0:27:40.2 Val Fox: Not another committee. But if you actually treat it like infrastructure, enrollment infrastructure, then you should be making the case. So that’s one thing I’d stop. And then I think your next one was double down. One thing to double down on. Okay, well, you just shared 909% growth in AI visibility.
0:27:59.5 Allison Peeler: Yes.
0:28:00.4 Val Fox: You gotta shift from researching to implementing. Just test the waters on AI visibility audits. Find a trusted partner. We do that work. Or you know, if you’ve got a scrappy team, maybe you want to try it on your own. There are some platforms out there that can help you do this, but you know, don’t boil the ocean. Don’t think about, you know, you don’t have to do this across your entire portfolio of programs. Pick three programs where you really want to grow visibility because they are significant enrollment drivers. Focus there. And then the last question was one thing to test in the next 90 days. Okay, back going… Doubling down on AI visibility. How about a 90 day AI visibility audit on just your high demand…

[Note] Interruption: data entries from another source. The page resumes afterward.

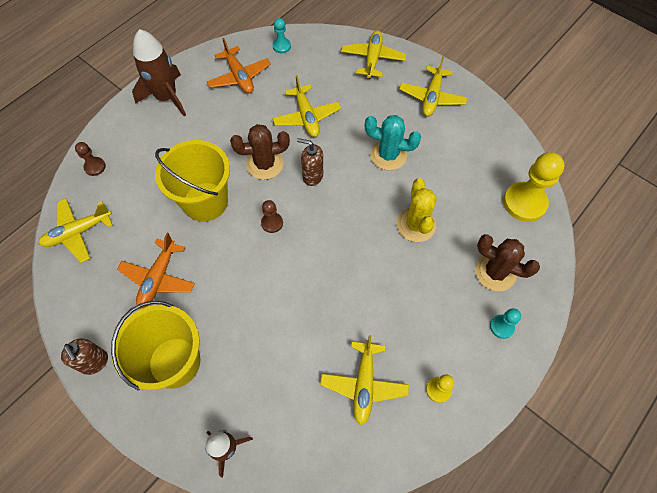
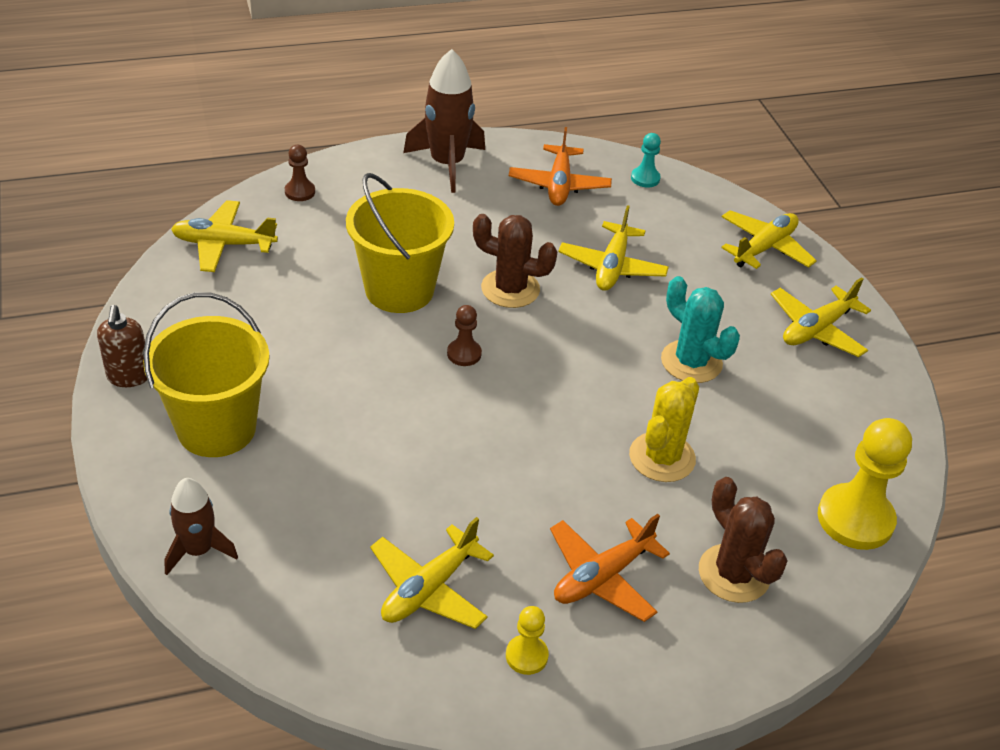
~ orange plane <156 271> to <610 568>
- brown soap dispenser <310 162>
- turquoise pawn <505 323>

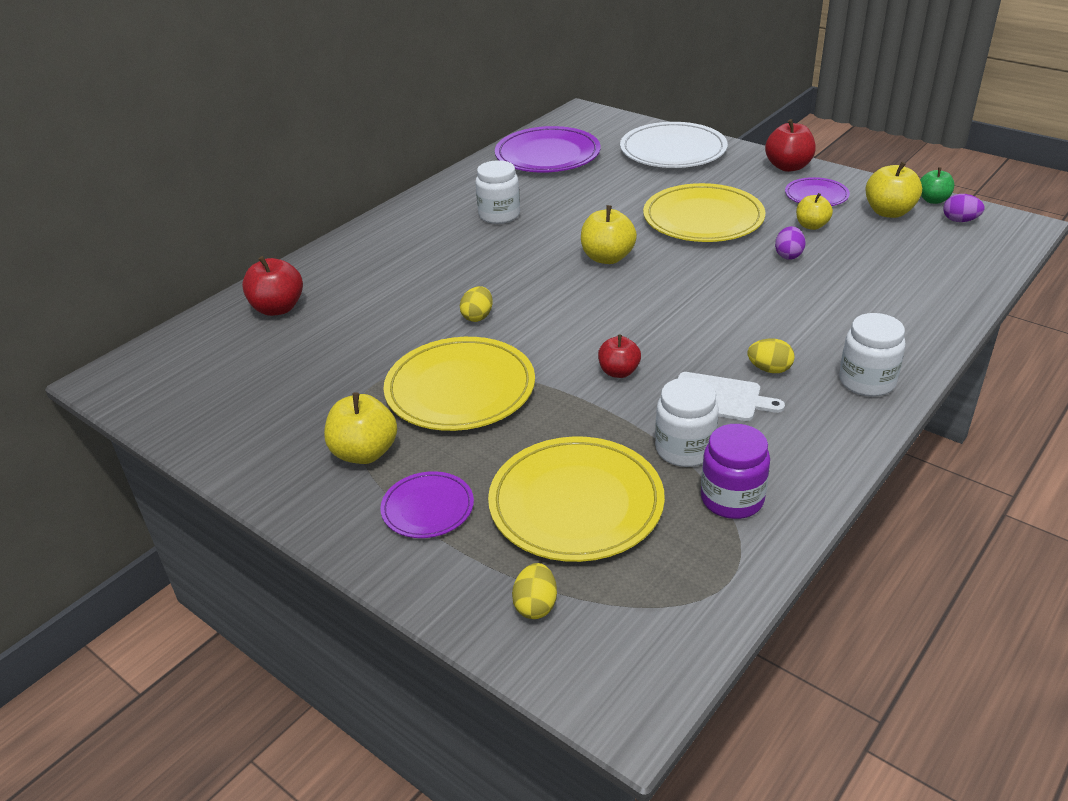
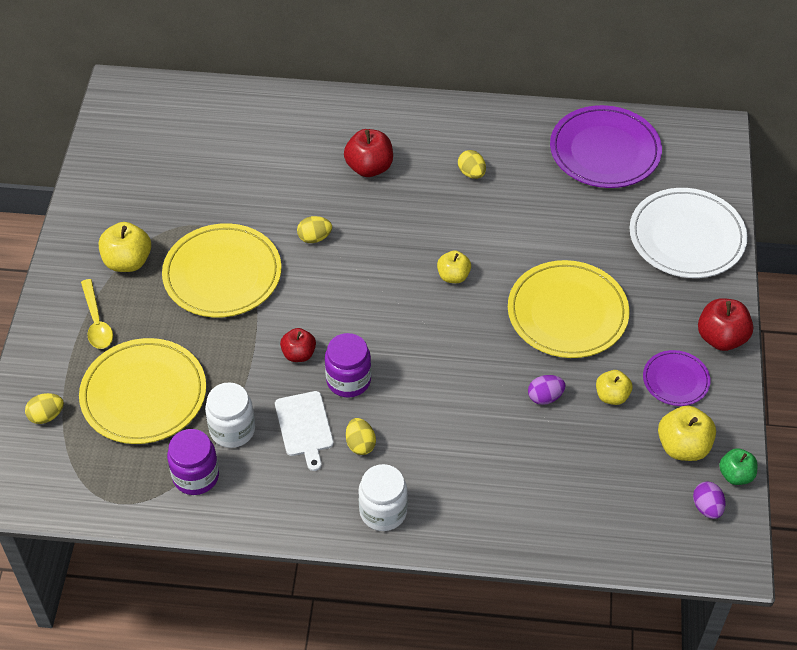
~ red apple <272 286> to <368 153>
~ purple plate <427 504> to yellow spoon <97 314>
~ white jar <497 192> to yellow egg <472 164>
~ yellow apple <609 234> = <454 266> x0.65
+ purple jar <348 365>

0:28:51.4 Allison Peeler: Love that.
0:28:53.1 Val Fox: You can do this. Here’s the scrappiest way to do this. Maybe having your team, a couple folks on your team, try ChatGPT or use Google’s AI overview and see if your program would show up. And if not, then you’ve got to restructure and optimize those pages for clarity and all of the kind of hooks that… I know we’ve got lots of blog content on this, maybe we can link out to it. But there are lots of ways to think about some quick wins on program pages so that you are sending the right signals to the LLMs and be visible in the AI overview panel in ChatGPT or other LLMs. So discovery is changing fast. Don’t sit it out.
0:29:47.6 Allison Peeler: Love it. Val, if there’s one thing you hope our marketing friends take away from this conversation, what is it?
0:29:56.1 Val Fox: Is that your website, your brand strategy and your enrollment strategy aren’t separate work streams. They’re really inseparable. The schools that treat their website like a growth asset and continue to optimize it are going to win future enrollment cycles.
0:30:14.7 Allison Peeler: Val, thank you so much for helping us break down this year’s findings. And to our listeners, thank you for joining us on Office Hours with EAB. If you want to dig deeper into the research, we’ll link the full survey report in show notes. Have a great day.